— TEXTE FOURNI —
Pour ces raisons il n’est donc pas étonnant que ces
thèmes, comme d'autres, reviennent périodiquement sur le devant de la
scène.
Pour les
traiter je pense qu'il est utile de les examiner non pas de façon
émotionnelle et sortie de leur contexte, mais par une approche plus
globale.
C'est
pourquoi nous essayons de comprendre la raison qui a justifié non
seulement de porter ou non ce fameux voile, si important pour certains, en
réfléchissant à qui en serait la cause, le Créateur, les anges ou le mari.
D'emblée,
j'élimine l’hypothèse que ce serait à cause des hommes en général, car
nulle part dans la Parole il n'est fait mention que ce serait à cause
d'eux, mais seulement à cause des maris.
I
– Si c’est à cause du mari :
"Toute femme... qui prie ou qui
prophétise, la tête non voilée, déshonore son chef : c'est comme si elle
était rasée" (1 Corinthiens 11:5)
Selon ce
texte c'est par respect pour son mari (le chef de la femme : 1Cor 11:13,
Eph 5:23. Ce serait donc à cause de lui, que la femme devrait porter le
voile qui symbolise dans la tradition hébraïque la soumission de
l'épouse. A cette époque une femme qui refusait de porter le voile était
une marginale, une révoltée contre l’autorité du mari. Le voile était
porté même à la maison, et à l'extérieur c’est un second voile qui
couvrait non seulement les cheveux mais également le haut du visage
(Dictionnaire du Nouveau Testament)

— ENTRÉES RÉPERTORIÉES —
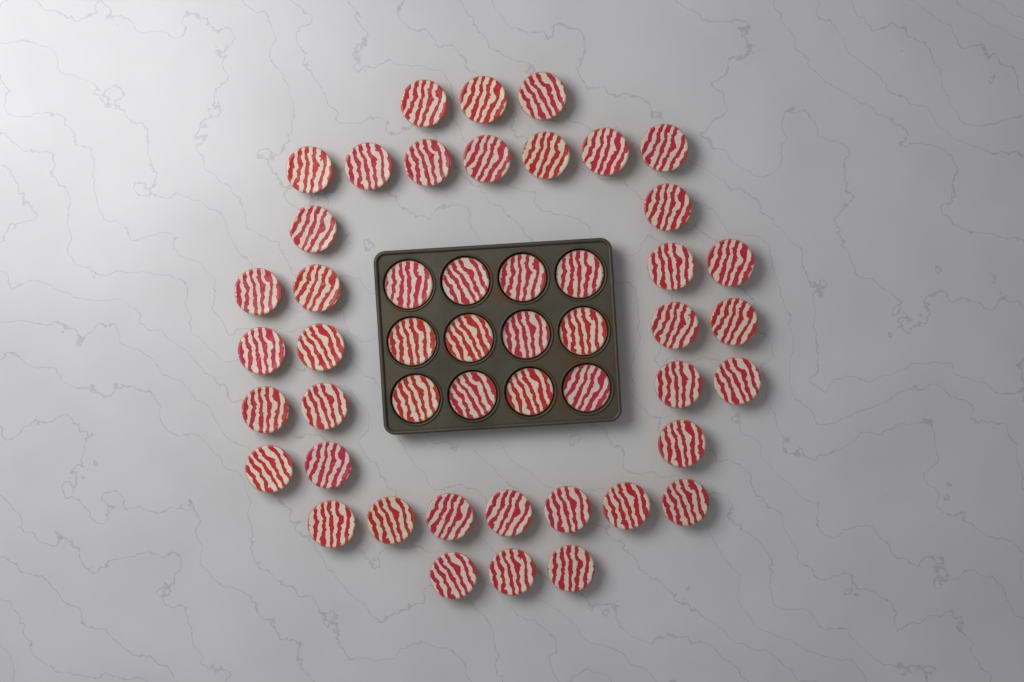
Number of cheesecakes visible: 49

* * *

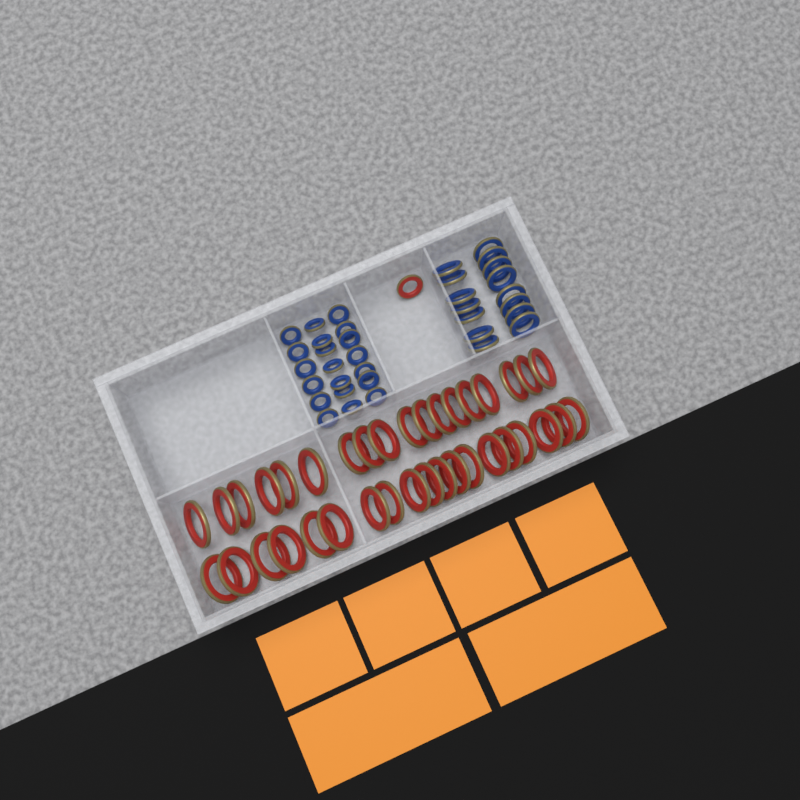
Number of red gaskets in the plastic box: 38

— DÉFI A —
Répondez à ces questions sur le texte consacré au voile :
(i) Quelle hypothèse l'auteur écarte-t-il d'emblée ?
(ii) Que symbolise le voile dans la tradition hébraïque ?
(iii) Que couvrait le second voile porté à l'extérieur ?
— DÉFI B —
Recopiez fidèlement le passage du texte sur le voile qui commence par « Pour ces raisons » et se poursuit jusqu'à « ou le mari. ».
— DÉFI C —
Rédigez la suite du texte sur le voile après sa dernière phrase.

— RÉSULTAT OBTENU A —
(i) L'hypothèse que le voile serait porté à cause des hommes en général.
(ii) La soumission de l'épouse.
(iii) Non seulement les cheveux, mais également le haut du visage.

— RÉSULTAT OBTENU B —
Pour ces raisons il n’est donc pas étonnant que ces
thèmes, comme d'autres, reviennent périodiquement sur le devant de la
scène.
Pour les
traiter je pense qu'il est utile de les examiner non pas de façon
émotionnelle et sortie de leur contexte, mais par une approche plus
globale.
C'est
pourquoi nous essayons de comprendre la raison qui a justifié non
seulement de porter ou non ce fameux voile, si important pour certains, en
réfléchissant à qui en serait la cause, le Créateur, les anges ou le mari.

— RÉSULTAT OBTENU C —
Il faut
savoir qu’à l’époque qui nous concerne la femme juive porte donc deux
voiles. Le premier qu’elle garde même à la maison, et le second qu’elle
ajoute lorsqu’elle est en public.
Alors, une
réflexion s’impose : pourquoi ceux qui veulent que la femme porte le voile
dans l’assemblée limitent-ils leur exigence au deuxième voile uniquement
et non aux deux ?
La coutume
concernant le voile n’intéresse pas que les juifs, puisque le code
assyrien fait interdiction aux « hiérodules » (certaines prostituées) de
porter le voile, précisément parce que ce fameux voile était la
distinction des femmes mariées. En quelque sorte la « marque » de leur
appartenance.
Il est
évident, qu’il s'agissait là d'une coutume purement orientale, que
reprendront au 7ème siècle les musulmans, sous la forme que
nous connaissons, mais qui dès le premier siècle n’est pas du tout prisée
par la femme d'origine helléniste (de culture grecque) plus "moderne".
Dans son milieu elle avait déjà entre autres privilèges celui de
participer aux débats philosophiques. Evidemment, ces épouses-là
n'acceptent pas aussi facilement que la femme juive de « marquer » leur
dépendance ou appartenance à leurs maris ! .
C'est dans ce
contexte que se situe l'intervention de l'apôtre.
Il est
important de constater que les seuls textes qui mentionnent cette exigence
« paulienne » se situent dans la 1ère épître aux Corinthiens et dans la
lettre pastorale à Timothée. Ce dernier exerçant à cette époque son
ministère à Ephèse... c'est à dire dans la même zone d'influence
culturelle grecque, quelques centaines de kilomètres de mer séparent
Ephèse de Corinthe.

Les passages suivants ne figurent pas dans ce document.